- Born: 1991 (age 34–35) London, England
- Education: University College London
- Occupations: Poet; journalist; critic;
- Website: bridgetminamore.com

= Bridget Minamore =

British poet, essayist, journalist and critic (born 1991)

Bridget Minamore (born 1991) is a British poet, essayist, journalist and critic. She is the author of the 2016 poetry collection Titanic, and her writing has appeared in such outlets as The Guardian, The Stage, i, The Fader, The White Review and in anthologies including New Daughters of Africa (edited by Margaret Busby).

== Biography ==
Bridget Minamore was born in London, England, in 1991, of Ghanaian parentage. She has an English degree from University College London.
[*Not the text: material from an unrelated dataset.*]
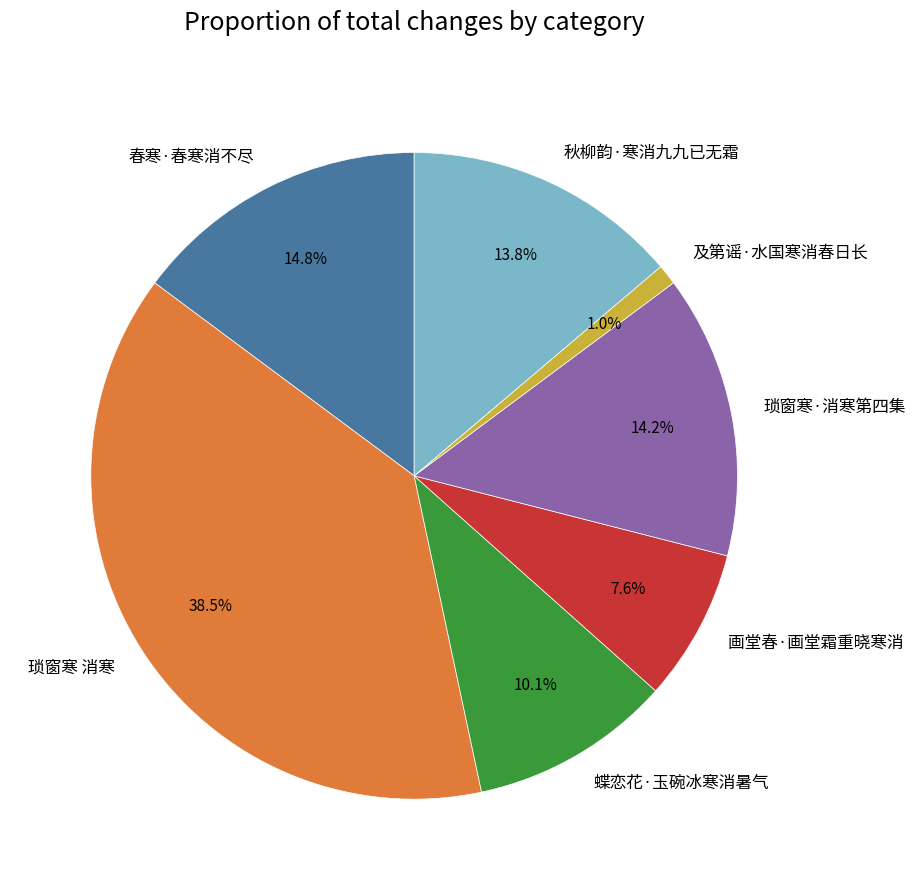

What percentage is NOT represented by 春寒·春寒消不尽?

85.2%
She has read her poetry nationally and internationally and in 2013 was shortlisted to be London's inaugural Young Poet Laureate.
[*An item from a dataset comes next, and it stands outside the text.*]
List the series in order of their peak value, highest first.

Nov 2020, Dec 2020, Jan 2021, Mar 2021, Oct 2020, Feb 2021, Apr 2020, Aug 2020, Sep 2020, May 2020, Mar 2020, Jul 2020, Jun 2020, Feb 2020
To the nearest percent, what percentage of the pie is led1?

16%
In 2015, she was chosen as one of The Hospital Club's Emerging Creatives. Minamore's debut pamphlet, entitled Titanic, was published in 2016, described by LUX Magazine as "a collection of poems which hilariously and hauntingly dissect what it means to love another... writing with a spotless humour and style that tangos with your emotions." In 2018, she co-founded the collective "Critics of Colour" with playwright Sabrina Mahfouz, with the aim of "making writing about theatre, dance, and/or opera more accessible".

Minamore has written regularly for The Guardian, The Stage and other publications about pop culture, theatre, music, race and class. She is a contributor to the 2019 anthologies New Daughters of Africa, edited by Margaret Busby, and Smashing It: Working Class Artists on Life, Art, and Making It Happen, edited by Sabrina Mahfouz.